Essa evolução positiva é atribuída a um conjunto de políticas públicas estruturantes implementadas a partir de 2023, como o Compromisso Nacional Criança Alfabetizada, o Escola em Tempo Integral e a Estratégia Nacional de Escolas Conectadas, além da criação do programa Pé-de-Meia em 2024 e avanços no Exame Nacional do Ensino Médio (Enem). Conforme informação divulgada pelo MEC, o ministro Leonardo Barchini comemora os resultados, ressaltando que mais estudantes estão permanecendo na escola, avançando de série e concluindo seus estudos no tempo adequado.

Pé-de-Meia: Transformando Oportunidades e Combatendo a Desigualdade

O programa Pé-de-Meia, lançado em 2024, tem sido um pilar fundamental nessa recuperação educacional. A iniciativa, que oferece incentivo financeiro a estudantes do ensino médio da rede pública que frequentam as aulas, são aprovados, concluem a educação básica e realizam as provas do Enem, já beneficiou 7,2 milhões de alunos.

O ministro Leonardo Barchini descreve o Pé-de-Meia como o “carro-chefe” na recuperação da educação básica brasileira e uma das políticas mais relevantes das últimas duas décadas por enfrentar a desigualdade de oportunidades. Ele enfatiza que o programa não é apenas uma transferência de renda, mas uma política educacional voltada para a permanência e o desempenho dos estudantes, garantindo que jovens vulneráveis tenham as mesmas chances de concluir os estudos.

Educação em Tempo Integral e Alfabetização: Bases para o Sucesso

Os avanços no ensino médio são reflexo de ações integradas em toda a educação básica. O Compromisso Nacional Criança Alfabetizada, por exemplo, está associado a um aumento expressivo no índice de alfabetização, que saltou de 36% em 2021 para 66% em 2025. Este programa visa garantir a alfabetização de todas as crianças até o final do 2º ano do ensino fundamental e recuperar aprendizagens afetadas pela pandemia.

Outro ponto de destaque é a expansão da educação em tempo integral. O percentual de matrículas nesta modalidade na rede pública passou de 15,1% em 2021 para 25,8% em 2025, alcançando 8,8 milhões de estudantes.
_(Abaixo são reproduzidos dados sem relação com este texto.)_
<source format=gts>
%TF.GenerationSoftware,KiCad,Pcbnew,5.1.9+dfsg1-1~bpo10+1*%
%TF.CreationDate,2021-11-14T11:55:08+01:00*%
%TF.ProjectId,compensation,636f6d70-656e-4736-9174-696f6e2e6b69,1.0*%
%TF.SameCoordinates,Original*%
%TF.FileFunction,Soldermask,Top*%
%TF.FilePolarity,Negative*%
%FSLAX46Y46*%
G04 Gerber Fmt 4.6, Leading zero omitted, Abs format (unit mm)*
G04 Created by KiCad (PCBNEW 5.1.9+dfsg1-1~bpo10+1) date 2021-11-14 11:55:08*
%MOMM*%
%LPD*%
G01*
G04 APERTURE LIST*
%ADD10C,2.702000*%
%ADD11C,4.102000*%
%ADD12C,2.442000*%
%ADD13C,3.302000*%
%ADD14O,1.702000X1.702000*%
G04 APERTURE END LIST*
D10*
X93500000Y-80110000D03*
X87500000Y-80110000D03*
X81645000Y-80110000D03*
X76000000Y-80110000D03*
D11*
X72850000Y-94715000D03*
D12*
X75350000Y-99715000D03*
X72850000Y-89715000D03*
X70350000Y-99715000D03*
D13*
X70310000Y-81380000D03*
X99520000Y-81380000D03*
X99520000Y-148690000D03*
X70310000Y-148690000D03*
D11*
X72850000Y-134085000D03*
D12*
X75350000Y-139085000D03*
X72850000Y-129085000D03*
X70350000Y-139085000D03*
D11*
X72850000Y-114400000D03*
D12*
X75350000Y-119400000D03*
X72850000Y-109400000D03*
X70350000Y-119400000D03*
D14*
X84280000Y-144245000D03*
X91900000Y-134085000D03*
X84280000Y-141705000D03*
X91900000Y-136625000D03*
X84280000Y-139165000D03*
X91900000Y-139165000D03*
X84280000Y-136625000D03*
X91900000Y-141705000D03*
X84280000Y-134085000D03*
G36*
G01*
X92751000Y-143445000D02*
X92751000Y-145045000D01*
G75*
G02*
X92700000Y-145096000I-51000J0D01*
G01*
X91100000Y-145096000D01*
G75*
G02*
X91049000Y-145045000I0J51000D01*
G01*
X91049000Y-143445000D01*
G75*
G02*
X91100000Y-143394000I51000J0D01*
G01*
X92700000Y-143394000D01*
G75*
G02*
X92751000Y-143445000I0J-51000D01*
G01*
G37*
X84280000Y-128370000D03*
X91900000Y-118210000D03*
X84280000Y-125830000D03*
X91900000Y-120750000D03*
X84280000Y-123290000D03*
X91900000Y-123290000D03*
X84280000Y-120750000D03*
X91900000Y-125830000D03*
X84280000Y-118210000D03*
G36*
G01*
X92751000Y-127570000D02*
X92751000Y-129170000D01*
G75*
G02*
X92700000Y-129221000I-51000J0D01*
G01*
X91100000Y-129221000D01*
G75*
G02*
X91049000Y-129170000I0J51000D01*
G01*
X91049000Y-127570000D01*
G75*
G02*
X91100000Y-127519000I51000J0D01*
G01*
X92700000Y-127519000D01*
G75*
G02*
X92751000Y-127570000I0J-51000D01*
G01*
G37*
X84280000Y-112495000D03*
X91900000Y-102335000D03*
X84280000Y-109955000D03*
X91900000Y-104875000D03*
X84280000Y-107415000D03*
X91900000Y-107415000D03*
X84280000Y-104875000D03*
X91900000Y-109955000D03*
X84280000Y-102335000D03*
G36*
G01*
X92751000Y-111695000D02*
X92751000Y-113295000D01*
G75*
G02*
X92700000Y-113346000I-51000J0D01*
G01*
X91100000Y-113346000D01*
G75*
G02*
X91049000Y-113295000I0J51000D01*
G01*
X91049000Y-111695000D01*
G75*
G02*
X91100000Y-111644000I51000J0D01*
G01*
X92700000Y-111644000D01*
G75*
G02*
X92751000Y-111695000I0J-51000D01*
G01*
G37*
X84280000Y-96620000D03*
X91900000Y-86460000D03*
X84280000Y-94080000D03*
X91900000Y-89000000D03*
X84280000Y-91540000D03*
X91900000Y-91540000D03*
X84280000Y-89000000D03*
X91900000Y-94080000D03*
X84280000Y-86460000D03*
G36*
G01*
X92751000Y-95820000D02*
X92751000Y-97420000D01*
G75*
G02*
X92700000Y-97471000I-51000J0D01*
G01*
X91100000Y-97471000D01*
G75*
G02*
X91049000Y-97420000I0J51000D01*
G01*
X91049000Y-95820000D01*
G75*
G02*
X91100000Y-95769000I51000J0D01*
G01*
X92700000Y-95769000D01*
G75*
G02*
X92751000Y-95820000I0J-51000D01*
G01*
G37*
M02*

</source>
Essa modalidade, que exige uma permanência mínima de sete horas diárias na escola, ampliou as oportunidades de aprendizagem e cumpriu a meta do Plano Nacional de Educação (PNE) de ter um em cada quatro estudantes nessa modalidade.

Escolas Conectadas e o Fortalecimento do Enem: Um Novo Cenário Digital

A Estratégia Nacional de Escolas Conectadas (Enec) também contribuiu significativamente para os bons resultados, ampliando a infraestrutura tecnológica e o acesso à internet de qualidade nas escolas públicas. O número de escolas com conexão à internet cresceu 43,7%, passando de 66,8 mil em 2023 para 100 mil. Mais de R$ 3 bilhões foram investidos entre 2023 e 2025, beneficiando cerca de 24 milhões de estudantes.
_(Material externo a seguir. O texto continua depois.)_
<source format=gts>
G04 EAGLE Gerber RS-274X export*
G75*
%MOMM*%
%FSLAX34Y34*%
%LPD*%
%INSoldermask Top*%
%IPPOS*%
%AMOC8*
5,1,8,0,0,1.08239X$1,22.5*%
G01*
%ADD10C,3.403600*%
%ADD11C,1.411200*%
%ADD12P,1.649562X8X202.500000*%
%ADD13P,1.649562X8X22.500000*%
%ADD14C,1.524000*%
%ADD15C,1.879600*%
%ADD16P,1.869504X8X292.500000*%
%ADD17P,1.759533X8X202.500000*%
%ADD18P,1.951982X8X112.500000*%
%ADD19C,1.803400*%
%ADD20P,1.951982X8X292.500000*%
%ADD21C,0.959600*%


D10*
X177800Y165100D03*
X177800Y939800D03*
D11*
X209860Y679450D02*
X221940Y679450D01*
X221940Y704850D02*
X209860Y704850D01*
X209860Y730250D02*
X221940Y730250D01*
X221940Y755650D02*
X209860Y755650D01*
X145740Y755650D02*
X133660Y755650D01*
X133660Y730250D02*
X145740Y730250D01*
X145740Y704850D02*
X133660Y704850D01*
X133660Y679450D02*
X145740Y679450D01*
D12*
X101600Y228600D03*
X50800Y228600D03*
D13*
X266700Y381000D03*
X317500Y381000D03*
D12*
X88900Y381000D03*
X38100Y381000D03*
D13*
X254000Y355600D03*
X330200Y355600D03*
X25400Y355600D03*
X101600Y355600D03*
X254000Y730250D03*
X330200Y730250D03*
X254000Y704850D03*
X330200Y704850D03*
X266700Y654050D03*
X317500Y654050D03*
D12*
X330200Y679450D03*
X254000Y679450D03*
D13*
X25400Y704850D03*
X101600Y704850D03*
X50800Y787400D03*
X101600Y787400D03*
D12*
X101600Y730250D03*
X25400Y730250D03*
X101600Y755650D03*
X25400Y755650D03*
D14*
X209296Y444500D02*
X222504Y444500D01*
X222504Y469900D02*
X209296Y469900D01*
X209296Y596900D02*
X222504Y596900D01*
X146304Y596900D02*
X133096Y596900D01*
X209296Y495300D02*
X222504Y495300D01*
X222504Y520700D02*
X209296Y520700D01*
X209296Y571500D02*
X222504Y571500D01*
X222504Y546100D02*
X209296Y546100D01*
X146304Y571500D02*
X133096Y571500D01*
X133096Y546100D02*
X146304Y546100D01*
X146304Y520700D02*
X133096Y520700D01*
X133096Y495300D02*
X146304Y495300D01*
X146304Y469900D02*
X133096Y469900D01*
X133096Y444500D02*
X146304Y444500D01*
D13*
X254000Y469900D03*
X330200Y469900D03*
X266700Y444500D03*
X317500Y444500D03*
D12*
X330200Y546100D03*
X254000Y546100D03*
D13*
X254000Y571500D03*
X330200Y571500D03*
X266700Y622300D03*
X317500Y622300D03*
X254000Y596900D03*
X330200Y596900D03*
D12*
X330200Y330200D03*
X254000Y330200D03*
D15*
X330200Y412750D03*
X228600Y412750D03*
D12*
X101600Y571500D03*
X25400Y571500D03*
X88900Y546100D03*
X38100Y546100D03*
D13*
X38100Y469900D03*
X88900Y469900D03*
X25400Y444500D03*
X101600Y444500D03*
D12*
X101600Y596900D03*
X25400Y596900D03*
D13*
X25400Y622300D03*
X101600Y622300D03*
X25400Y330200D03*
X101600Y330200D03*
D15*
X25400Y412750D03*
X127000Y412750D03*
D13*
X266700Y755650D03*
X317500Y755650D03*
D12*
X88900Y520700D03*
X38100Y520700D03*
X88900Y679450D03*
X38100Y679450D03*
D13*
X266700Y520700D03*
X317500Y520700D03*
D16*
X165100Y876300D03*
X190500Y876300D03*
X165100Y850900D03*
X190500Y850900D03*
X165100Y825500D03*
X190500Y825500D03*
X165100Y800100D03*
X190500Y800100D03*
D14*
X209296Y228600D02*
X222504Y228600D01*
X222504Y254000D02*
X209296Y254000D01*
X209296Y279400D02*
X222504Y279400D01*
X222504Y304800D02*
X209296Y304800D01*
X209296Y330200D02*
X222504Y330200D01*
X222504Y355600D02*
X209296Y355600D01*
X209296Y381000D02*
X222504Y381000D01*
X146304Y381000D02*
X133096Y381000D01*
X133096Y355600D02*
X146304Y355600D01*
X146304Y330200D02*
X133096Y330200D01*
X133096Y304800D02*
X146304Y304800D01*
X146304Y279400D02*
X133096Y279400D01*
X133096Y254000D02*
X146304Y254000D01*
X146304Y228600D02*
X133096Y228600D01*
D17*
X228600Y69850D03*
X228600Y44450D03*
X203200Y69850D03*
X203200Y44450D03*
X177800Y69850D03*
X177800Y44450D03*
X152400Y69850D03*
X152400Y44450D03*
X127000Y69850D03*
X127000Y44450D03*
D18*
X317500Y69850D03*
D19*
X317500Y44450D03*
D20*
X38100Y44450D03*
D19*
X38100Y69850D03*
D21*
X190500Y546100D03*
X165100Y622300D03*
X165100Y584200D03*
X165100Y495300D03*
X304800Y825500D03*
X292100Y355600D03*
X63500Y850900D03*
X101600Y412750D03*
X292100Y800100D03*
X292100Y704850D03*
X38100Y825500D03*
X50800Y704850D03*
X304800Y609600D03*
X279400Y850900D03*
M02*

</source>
O Exame Nacional do Ensino Médio (Enem) também registrou um aumento de 46% nas inscrições de concluintes da rede pública entre 2022 e 2025. Em 2025, o Enem voltou a certificar a conclusão do ensino médio e passou a contar com inscrição pré-preenchida para concluintes da rede pública. A partir de 2026, o exame também será utilizado para avaliar a qualidade do ensino médio brasileiro, ampliando seu papel no acompanhamento das políticas educacionais.
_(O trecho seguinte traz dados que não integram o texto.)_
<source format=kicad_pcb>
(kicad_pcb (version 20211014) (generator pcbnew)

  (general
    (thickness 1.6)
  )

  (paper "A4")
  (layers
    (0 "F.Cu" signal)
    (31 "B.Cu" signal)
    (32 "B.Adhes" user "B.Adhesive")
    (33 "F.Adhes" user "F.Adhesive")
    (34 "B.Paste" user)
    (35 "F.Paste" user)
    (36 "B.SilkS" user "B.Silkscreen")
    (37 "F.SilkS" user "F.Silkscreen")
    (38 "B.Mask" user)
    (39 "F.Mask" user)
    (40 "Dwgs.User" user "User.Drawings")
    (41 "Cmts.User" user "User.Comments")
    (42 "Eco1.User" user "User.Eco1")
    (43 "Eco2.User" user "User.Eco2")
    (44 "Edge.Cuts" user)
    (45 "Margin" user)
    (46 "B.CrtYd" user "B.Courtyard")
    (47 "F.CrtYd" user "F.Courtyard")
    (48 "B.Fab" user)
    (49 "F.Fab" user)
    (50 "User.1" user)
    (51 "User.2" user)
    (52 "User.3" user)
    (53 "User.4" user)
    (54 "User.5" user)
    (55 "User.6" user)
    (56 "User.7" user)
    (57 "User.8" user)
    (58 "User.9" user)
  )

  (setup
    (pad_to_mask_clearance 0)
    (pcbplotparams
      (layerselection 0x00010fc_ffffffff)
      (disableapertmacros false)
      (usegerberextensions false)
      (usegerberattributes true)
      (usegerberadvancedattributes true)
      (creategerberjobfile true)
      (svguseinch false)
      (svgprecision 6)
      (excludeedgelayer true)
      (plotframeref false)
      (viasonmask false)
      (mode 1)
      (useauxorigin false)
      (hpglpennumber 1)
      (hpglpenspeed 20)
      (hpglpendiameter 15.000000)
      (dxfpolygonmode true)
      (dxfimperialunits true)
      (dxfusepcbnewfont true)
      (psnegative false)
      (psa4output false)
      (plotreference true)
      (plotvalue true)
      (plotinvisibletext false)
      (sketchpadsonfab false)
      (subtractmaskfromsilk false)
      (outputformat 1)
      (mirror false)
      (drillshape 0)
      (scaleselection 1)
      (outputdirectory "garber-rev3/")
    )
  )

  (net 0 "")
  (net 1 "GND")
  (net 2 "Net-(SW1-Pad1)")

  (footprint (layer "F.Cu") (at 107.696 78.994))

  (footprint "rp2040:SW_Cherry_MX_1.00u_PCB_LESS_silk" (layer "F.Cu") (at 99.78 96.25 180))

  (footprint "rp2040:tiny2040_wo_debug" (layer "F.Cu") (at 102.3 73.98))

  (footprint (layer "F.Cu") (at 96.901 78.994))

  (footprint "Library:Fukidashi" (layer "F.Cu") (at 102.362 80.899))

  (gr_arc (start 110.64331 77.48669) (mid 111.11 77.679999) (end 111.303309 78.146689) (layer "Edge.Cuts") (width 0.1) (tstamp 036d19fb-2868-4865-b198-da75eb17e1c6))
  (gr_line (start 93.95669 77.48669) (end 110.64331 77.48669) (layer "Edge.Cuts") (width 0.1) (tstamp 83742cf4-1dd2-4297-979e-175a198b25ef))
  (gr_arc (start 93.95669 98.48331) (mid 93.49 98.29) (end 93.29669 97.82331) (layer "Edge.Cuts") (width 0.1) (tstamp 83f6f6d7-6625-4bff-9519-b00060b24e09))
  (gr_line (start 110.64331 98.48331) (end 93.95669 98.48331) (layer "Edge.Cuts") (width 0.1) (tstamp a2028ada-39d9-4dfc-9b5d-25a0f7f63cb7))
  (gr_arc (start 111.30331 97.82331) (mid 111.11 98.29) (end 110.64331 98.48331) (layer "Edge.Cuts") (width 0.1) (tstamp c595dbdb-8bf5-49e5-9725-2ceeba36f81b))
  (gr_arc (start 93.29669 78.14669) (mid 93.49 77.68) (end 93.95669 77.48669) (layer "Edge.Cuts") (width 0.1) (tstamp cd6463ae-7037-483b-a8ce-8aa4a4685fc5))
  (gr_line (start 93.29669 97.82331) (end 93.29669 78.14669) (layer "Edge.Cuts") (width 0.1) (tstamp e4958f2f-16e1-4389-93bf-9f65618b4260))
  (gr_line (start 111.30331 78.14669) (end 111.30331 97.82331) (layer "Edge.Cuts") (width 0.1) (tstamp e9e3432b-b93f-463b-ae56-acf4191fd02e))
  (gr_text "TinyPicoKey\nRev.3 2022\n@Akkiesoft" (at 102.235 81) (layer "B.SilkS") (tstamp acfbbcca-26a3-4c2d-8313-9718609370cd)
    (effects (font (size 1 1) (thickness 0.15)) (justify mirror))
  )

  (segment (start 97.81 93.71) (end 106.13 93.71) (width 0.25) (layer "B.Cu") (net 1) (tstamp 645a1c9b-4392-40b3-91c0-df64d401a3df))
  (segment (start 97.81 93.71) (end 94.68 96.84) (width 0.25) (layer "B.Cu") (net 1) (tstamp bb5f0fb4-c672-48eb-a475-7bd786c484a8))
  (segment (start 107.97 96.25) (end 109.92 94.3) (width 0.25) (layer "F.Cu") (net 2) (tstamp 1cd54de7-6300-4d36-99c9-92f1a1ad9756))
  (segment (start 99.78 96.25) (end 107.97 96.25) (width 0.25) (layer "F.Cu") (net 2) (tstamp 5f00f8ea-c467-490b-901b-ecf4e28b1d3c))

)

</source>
Permanência Estudantil em Alta: Menos Jovens Fora da Escola

Os dados do Censo Escolar também indicam um aumento na permanência dos estudantes no ensino médio. A taxa de não retorno a essa etapa de ensino caiu 28% entre 2022 e 2025. O presidente do Inep, Manuel Palacios, estima que, se esse indicador tivesse permanecido nos níveis de 2022, o Brasil teria quase 250 mil estudantes a menos no ensino médio em 2025, um número expressivo de jovens que continuaram estudando graças às políticas implementadas.